So, in these three body paragraphs I’ve used TEEEEEEL strongly in the first and third, but not so clearly for the second. That’s because the argument for the second paragraphs links up with the third – the topic sentence in argument two works for both paragraphs, as does the linking sentence for the third.

    More importantly, you should see in these body paragraphs that a strong critical reading of the writer is presented as analysed in both their ideas, and their use of persuasive technique. Throughout the analysis, you have to combine discussions of: ideas/arguments, evidence/quotes, persuasive language/techniques, writer’s position/purpose, and effect/affect on the audience. Most importantly, as I keep saying, you must keep in mind that not all persuasion, no matter how good it might be, will work on all readers. In other words, think about what the writer is not saying, or not doing well, or doing deliberately to manipulate a false conclusion in the reader. Don’t simply accept the argument or skill of the writer as a given, because your analysis needs to be good enough to read behind what the writer is trying to persuade you of.

These paragraphs have presented the sort of language analysis you are expected to compose – the next paragraph analyses the writer’s argument in an advanced form of analysis you should consider, but might not be expected to achieve.
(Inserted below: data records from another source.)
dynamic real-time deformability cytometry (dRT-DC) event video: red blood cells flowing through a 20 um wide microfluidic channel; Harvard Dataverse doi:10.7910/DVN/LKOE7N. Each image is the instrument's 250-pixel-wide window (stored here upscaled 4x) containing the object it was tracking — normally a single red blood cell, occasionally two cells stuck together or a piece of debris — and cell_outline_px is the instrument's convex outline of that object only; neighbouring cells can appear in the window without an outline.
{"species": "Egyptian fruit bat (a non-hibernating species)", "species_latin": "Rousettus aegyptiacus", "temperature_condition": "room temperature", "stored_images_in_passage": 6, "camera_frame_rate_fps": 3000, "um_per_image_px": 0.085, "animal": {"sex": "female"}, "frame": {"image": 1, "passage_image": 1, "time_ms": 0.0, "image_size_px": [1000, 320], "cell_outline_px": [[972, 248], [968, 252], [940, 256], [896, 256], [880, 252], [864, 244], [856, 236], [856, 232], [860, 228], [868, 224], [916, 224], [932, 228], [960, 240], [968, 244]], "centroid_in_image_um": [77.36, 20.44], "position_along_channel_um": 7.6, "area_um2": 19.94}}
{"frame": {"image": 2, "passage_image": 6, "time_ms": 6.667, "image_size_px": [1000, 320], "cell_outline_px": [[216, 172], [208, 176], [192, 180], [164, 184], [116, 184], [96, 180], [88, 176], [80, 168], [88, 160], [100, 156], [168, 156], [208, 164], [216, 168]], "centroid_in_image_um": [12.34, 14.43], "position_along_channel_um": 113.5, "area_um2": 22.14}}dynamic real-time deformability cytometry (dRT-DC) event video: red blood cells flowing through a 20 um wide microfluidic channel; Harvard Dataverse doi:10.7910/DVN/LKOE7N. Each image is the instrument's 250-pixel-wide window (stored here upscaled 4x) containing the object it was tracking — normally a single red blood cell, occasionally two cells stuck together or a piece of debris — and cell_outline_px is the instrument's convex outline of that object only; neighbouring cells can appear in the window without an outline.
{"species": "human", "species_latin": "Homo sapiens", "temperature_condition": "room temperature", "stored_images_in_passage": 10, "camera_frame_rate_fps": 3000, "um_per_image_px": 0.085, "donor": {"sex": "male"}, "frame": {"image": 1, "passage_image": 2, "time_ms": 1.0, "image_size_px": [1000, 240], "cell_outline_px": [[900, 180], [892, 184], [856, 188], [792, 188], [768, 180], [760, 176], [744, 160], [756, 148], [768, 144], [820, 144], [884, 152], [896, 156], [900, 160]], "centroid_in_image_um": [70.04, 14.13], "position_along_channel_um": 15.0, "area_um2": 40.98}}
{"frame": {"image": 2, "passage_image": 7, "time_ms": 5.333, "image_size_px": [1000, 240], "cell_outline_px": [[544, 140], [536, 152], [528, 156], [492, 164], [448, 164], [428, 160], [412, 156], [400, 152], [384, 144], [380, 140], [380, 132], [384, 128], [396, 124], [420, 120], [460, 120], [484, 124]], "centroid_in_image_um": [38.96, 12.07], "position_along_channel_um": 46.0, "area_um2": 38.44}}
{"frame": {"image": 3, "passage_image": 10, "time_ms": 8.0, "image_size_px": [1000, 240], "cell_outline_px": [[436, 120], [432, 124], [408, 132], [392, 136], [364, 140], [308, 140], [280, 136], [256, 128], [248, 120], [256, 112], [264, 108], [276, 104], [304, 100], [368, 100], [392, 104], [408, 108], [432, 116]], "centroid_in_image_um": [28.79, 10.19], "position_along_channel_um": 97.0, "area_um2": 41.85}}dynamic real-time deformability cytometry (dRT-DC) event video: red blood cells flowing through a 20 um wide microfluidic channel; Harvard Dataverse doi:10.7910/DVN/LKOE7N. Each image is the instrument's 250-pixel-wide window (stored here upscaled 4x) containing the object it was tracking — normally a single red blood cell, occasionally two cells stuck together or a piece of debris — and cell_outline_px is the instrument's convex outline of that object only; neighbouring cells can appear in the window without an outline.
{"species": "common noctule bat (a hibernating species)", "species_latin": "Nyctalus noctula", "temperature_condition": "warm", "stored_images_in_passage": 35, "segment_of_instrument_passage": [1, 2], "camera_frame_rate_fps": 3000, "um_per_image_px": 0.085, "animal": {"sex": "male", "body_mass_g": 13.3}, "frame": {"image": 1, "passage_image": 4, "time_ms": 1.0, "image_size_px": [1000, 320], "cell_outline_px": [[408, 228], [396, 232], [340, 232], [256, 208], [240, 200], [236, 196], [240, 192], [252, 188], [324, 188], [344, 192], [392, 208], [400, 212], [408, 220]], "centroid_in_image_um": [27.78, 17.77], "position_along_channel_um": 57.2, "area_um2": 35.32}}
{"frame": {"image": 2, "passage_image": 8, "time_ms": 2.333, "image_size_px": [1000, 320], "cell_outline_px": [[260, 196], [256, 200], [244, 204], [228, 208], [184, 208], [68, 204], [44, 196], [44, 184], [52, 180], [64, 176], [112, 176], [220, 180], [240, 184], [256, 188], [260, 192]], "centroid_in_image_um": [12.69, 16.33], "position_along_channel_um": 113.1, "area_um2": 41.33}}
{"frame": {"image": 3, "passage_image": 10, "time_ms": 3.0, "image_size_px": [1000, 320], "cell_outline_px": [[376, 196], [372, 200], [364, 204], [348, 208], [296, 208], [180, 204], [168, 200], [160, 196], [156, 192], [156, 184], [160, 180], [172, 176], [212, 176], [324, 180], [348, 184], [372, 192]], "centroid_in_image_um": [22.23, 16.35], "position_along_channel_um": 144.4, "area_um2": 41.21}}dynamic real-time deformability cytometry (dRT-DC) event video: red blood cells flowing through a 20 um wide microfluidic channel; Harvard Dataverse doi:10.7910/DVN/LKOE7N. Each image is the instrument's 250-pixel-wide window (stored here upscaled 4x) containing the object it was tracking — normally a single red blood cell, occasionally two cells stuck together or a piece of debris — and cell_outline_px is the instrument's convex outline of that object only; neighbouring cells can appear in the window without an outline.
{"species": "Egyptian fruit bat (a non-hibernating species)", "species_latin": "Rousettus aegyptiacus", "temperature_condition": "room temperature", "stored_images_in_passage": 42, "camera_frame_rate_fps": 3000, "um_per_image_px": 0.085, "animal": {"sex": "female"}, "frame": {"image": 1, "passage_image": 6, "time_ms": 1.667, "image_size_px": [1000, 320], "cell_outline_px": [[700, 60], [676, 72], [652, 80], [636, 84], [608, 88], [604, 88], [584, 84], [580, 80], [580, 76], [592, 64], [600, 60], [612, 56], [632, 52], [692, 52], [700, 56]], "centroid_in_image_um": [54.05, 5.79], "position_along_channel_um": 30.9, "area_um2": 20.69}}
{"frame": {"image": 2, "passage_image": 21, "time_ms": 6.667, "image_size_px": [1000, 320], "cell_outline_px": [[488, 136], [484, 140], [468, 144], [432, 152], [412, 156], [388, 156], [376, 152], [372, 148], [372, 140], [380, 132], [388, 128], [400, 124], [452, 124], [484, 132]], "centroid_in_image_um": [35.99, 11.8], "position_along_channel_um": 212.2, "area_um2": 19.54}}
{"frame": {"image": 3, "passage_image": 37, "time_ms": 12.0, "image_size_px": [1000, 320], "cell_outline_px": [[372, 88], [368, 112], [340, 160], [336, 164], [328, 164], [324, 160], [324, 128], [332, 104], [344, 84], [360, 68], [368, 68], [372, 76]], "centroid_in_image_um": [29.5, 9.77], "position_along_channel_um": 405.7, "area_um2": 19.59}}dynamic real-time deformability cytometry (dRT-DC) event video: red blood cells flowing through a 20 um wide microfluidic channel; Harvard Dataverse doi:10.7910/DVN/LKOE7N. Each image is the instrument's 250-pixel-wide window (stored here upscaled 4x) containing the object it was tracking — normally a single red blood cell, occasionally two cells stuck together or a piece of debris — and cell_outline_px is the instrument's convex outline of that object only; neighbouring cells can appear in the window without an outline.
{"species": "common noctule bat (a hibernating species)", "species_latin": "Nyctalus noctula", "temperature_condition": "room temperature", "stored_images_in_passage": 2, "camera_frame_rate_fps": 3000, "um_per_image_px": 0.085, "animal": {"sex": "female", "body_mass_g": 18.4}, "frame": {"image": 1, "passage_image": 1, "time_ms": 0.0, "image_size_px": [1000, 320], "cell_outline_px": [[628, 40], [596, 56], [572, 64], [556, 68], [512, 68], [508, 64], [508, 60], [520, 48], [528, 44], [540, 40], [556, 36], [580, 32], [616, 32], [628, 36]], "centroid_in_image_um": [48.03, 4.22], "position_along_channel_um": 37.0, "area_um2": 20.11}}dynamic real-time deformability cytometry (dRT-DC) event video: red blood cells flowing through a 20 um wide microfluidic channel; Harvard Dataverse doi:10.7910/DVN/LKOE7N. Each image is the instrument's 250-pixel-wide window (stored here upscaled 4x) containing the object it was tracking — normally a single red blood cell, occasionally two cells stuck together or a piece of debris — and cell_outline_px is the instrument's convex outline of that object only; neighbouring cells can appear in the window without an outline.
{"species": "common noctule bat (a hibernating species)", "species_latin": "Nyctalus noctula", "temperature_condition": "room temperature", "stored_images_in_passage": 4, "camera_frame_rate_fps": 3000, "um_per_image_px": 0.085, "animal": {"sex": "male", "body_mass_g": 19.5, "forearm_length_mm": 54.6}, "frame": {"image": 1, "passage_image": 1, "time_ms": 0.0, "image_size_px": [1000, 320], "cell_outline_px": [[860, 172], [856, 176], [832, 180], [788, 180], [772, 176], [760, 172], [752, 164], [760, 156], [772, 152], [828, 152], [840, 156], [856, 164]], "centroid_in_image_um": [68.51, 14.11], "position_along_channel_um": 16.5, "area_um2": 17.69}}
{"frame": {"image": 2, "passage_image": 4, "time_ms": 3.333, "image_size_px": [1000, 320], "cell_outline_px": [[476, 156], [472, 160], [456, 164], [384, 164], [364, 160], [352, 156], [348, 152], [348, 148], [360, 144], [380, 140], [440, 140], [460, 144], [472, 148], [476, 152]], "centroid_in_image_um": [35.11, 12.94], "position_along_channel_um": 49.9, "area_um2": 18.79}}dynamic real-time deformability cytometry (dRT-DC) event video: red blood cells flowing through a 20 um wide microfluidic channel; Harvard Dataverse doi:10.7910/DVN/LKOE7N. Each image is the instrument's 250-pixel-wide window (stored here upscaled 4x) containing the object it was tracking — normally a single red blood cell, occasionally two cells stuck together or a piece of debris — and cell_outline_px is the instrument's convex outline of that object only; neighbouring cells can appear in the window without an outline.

    In the final paragraphs of his piece the psychologist seems to have realised an underlying reality of some adolescent behaviour in “’rebellion’ – angry gestures directed specifically at parents or other authority figures.” They then bizarrely conclude that we can protect such youth by “steering” and “encouraging” through government legislation, when the obvious result will only be to force any delinquent youth to pursue their desires illicitly. The effect will be the opposite of that desired – it will actually increase the incidence of dangers that the writer has already presented! So much for professional psychological advice! Whilst the writer is right to emphasise the role parents can play in helping teenagers to make “responsible” decisions, taking that responsibility away from youth through legislation would clearly be a self-defeating and extraordinary aim.

Unfortunately I’ve run out of steam to present here an appropriate conclusion for a language analysis. Like the introduction, the conclusion should sum up the essay – it does not introduce new points, and it looks at the overall effect of the arguments/techniques already discussed.